How to complete this task:
The entries follow. Copy every line in which "frame" appears.

====== Data for this exercise

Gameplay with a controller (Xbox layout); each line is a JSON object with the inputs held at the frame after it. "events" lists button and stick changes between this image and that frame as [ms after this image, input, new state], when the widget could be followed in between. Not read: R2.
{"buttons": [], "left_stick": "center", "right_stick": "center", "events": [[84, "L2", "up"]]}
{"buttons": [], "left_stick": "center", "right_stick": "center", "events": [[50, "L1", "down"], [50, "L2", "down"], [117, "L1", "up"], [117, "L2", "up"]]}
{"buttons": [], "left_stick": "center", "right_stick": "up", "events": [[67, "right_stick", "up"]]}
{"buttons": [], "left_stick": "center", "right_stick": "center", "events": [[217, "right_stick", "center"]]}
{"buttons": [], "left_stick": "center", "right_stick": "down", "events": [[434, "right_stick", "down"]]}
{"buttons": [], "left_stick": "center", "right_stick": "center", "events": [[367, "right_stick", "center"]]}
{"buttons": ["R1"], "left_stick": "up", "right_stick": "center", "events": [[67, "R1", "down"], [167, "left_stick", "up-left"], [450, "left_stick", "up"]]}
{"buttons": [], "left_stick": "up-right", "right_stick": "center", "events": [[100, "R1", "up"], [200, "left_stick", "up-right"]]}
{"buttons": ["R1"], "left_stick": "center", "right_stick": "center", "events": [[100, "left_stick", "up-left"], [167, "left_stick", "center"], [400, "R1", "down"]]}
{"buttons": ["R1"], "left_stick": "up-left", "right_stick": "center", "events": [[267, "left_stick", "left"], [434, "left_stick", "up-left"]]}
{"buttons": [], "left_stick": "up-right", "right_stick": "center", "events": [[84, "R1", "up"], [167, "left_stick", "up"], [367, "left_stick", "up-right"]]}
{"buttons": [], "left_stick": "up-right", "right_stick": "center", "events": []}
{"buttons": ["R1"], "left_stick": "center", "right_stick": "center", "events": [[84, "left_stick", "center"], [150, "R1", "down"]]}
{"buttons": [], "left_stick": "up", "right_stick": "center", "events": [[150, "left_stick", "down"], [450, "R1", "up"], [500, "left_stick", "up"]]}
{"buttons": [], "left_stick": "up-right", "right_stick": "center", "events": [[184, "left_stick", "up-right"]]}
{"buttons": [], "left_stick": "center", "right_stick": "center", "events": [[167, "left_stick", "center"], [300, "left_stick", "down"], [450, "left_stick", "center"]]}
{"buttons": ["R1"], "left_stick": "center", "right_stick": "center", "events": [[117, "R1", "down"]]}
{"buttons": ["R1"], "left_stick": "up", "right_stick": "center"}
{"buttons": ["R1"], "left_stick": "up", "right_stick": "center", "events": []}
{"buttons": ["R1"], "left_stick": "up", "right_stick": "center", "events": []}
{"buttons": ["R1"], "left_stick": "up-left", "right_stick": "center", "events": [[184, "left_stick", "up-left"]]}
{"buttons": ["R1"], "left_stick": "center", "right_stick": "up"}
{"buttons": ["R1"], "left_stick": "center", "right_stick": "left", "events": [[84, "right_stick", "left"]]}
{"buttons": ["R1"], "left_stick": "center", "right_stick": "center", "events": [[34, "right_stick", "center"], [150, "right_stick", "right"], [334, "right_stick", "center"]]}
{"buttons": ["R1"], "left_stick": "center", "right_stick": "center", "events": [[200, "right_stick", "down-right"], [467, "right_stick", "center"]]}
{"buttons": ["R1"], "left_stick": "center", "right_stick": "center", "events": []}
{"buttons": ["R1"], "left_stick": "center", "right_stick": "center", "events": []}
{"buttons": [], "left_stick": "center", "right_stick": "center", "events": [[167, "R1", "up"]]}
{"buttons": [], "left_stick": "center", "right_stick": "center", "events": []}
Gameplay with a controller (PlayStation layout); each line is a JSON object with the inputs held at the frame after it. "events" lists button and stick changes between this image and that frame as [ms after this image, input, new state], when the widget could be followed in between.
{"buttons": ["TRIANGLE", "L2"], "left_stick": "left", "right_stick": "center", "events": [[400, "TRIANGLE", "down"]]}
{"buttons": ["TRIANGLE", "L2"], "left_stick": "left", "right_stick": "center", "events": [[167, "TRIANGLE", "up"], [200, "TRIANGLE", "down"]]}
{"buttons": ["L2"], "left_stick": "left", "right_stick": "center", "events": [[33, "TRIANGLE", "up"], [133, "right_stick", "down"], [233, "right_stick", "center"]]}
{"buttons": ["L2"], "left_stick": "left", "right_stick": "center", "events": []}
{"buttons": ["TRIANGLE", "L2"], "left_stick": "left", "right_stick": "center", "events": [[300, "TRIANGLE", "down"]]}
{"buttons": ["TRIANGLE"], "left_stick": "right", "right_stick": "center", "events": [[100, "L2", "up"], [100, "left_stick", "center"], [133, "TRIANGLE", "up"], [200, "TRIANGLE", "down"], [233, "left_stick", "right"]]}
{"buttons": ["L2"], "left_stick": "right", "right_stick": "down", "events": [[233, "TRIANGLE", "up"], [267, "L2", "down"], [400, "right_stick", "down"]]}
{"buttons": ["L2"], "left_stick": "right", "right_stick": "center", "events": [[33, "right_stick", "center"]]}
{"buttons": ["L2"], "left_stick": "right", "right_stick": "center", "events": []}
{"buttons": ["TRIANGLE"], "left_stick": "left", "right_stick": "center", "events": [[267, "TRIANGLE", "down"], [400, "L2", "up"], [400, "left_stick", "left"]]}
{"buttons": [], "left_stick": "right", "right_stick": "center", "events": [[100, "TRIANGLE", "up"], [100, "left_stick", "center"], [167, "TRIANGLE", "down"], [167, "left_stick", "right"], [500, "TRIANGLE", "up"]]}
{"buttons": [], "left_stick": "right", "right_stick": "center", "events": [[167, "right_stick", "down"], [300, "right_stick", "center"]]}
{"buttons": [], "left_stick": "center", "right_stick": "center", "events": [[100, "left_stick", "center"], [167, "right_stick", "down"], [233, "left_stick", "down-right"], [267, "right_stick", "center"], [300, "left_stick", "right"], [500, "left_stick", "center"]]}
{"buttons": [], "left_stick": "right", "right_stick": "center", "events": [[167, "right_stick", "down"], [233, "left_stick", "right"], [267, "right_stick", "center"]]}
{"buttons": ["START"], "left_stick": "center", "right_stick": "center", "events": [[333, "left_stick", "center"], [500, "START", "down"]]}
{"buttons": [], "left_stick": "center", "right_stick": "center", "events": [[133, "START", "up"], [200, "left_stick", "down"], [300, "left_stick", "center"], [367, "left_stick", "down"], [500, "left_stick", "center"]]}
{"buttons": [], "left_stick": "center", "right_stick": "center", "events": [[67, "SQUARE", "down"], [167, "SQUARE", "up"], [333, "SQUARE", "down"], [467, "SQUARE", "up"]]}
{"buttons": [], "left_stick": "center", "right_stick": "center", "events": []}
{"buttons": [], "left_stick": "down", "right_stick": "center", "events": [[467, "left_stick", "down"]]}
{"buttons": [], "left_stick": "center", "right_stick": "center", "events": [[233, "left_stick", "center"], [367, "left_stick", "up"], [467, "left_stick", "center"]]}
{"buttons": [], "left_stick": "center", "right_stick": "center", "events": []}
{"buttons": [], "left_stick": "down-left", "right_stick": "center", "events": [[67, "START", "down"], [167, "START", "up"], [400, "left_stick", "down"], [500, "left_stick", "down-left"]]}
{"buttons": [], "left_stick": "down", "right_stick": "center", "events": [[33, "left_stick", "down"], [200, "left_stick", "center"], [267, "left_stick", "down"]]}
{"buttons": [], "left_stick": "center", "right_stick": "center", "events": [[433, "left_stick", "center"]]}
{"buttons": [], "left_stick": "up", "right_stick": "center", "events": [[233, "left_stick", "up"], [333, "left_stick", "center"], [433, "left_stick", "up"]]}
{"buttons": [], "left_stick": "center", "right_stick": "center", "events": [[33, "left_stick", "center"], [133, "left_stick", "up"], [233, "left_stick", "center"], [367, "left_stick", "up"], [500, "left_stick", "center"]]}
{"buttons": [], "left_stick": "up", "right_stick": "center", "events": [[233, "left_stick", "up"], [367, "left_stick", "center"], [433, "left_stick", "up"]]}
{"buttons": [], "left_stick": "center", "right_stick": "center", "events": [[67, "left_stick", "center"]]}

============

Completed task:
Gameplay with a controller (Xbox layout); each line is a JSON object with the inputs held at the frame after it. "events" lists button and stick changes between this image and that frame as [ms after this image, input, new state], when the widget could be followed in between. Not read: R2.
Gameplay with a controller (PlayStation layout); each line is a JSON object with the inputs held at the frame after it. "events" lists button and stick changes between this image and that frame as [ms after this image, input, new state], when the widget could be followed in between.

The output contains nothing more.